Work instruction: Set down verbatim the lines of the data below, starting with the line that contains "Parcheggi in viaggio" and ending with the line that contains "NLS-HR200-AW一维码扫描器", both included.

Task data below:

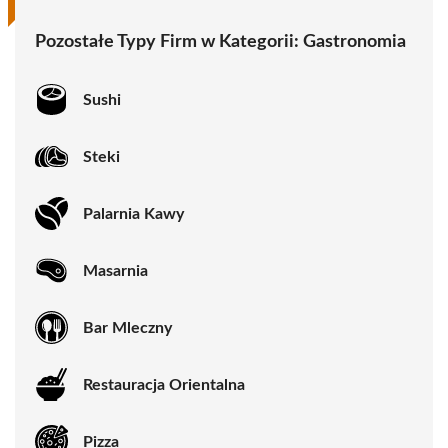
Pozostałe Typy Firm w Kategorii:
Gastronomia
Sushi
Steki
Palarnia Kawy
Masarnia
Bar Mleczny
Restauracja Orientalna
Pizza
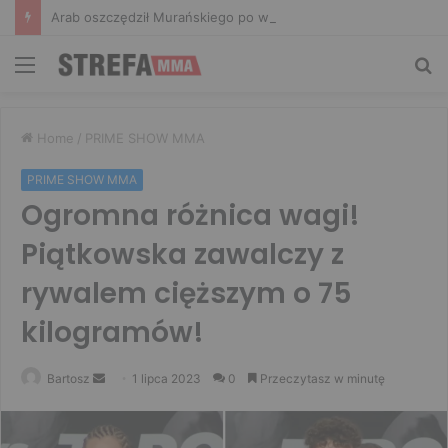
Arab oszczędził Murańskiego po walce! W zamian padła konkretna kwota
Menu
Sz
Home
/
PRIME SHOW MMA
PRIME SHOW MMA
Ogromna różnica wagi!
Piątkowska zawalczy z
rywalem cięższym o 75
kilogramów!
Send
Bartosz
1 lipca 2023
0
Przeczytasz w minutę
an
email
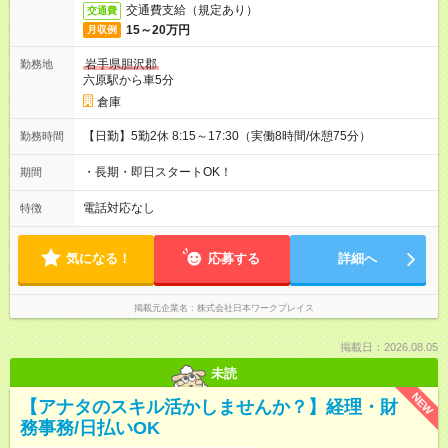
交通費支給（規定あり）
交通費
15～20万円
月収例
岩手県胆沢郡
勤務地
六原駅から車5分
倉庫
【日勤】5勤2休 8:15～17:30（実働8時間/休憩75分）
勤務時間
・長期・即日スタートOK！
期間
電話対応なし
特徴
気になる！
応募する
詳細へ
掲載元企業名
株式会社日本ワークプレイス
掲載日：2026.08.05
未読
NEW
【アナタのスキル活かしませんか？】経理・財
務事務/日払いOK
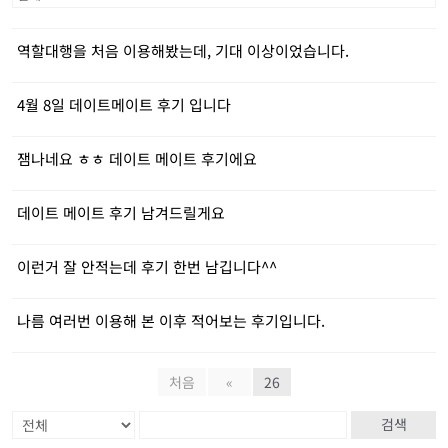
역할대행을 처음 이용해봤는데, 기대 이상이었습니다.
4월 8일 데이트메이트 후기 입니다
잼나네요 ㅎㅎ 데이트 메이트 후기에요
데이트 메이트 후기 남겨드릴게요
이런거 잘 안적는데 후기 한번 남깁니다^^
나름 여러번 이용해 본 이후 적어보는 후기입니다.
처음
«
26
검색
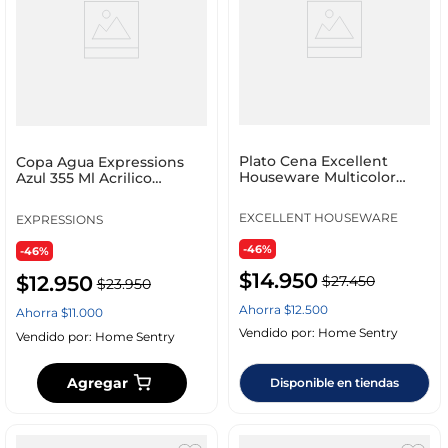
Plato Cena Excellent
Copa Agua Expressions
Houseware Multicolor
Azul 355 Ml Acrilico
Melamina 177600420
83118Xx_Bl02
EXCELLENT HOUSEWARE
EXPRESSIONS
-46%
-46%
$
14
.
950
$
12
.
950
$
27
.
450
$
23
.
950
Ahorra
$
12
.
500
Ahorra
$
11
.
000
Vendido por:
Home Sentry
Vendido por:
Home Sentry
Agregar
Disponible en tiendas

End of Task data.
Task data below:

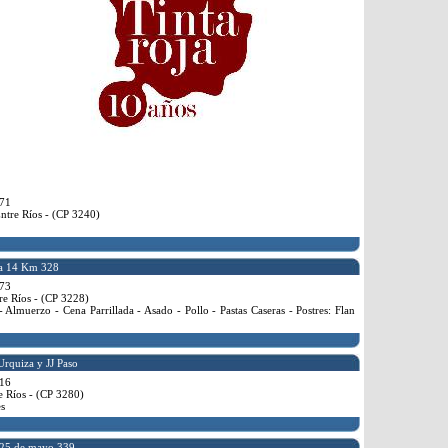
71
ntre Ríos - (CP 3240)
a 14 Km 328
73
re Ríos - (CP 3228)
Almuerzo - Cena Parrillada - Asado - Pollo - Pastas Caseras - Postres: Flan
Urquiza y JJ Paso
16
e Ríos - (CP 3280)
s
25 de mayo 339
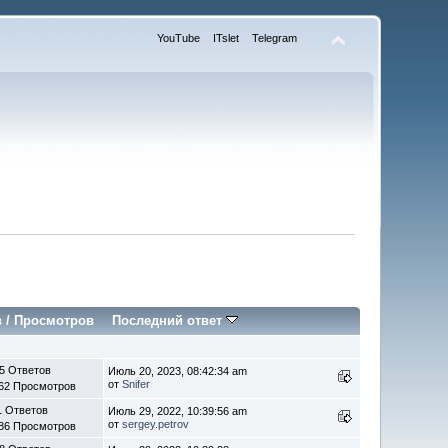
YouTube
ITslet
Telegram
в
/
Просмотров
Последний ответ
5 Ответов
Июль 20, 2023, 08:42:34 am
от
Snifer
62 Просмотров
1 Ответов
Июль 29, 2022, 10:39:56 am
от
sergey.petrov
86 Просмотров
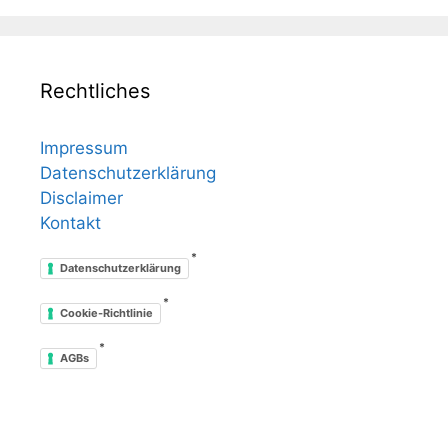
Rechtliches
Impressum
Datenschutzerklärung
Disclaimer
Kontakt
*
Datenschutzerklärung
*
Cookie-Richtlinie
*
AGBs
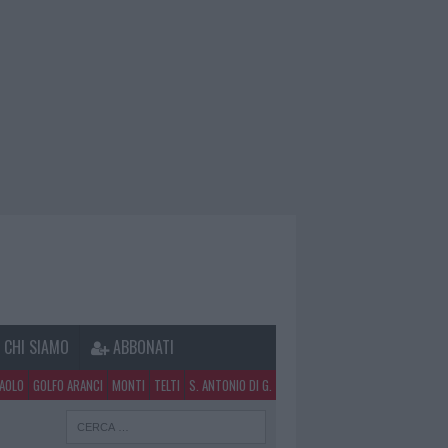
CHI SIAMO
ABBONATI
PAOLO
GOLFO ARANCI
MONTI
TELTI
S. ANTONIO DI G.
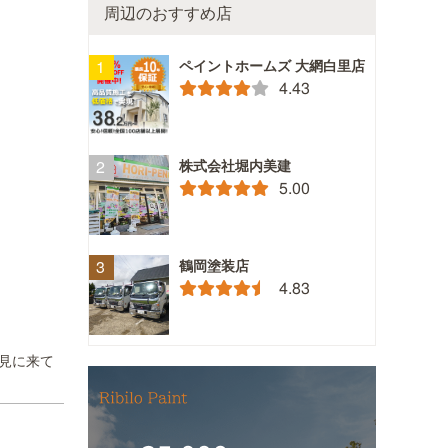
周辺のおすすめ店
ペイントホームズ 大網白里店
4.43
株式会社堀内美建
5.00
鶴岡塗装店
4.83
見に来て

End of Task data.
Task data below:

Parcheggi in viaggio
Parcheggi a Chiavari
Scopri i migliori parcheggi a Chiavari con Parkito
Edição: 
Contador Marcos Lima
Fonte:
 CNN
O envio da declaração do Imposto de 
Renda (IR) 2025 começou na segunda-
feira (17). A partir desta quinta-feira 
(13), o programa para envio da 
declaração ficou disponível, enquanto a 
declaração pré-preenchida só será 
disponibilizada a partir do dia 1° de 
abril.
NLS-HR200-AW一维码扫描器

End of Task data.

Solution to the problem:
Parcheggi in viaggio
Parcheggi a Chiavari
Scopri i migliori parcheggi a Chiavari con Parkito
Edição: 
Contador Marcos Lima
Fonte:
 CNN
O envio da declaração do Imposto de 
Renda (IR) 2025 começou na segunda-
feira (17). A partir desta quinta-feira 
(13), o programa para envio da 
declaração ficou disponível, enquanto a 
declaração pré-preenchida só será 
disponibilizada a partir do dia 1° de 
abril.
NLS-HR200-AW一维码扫描器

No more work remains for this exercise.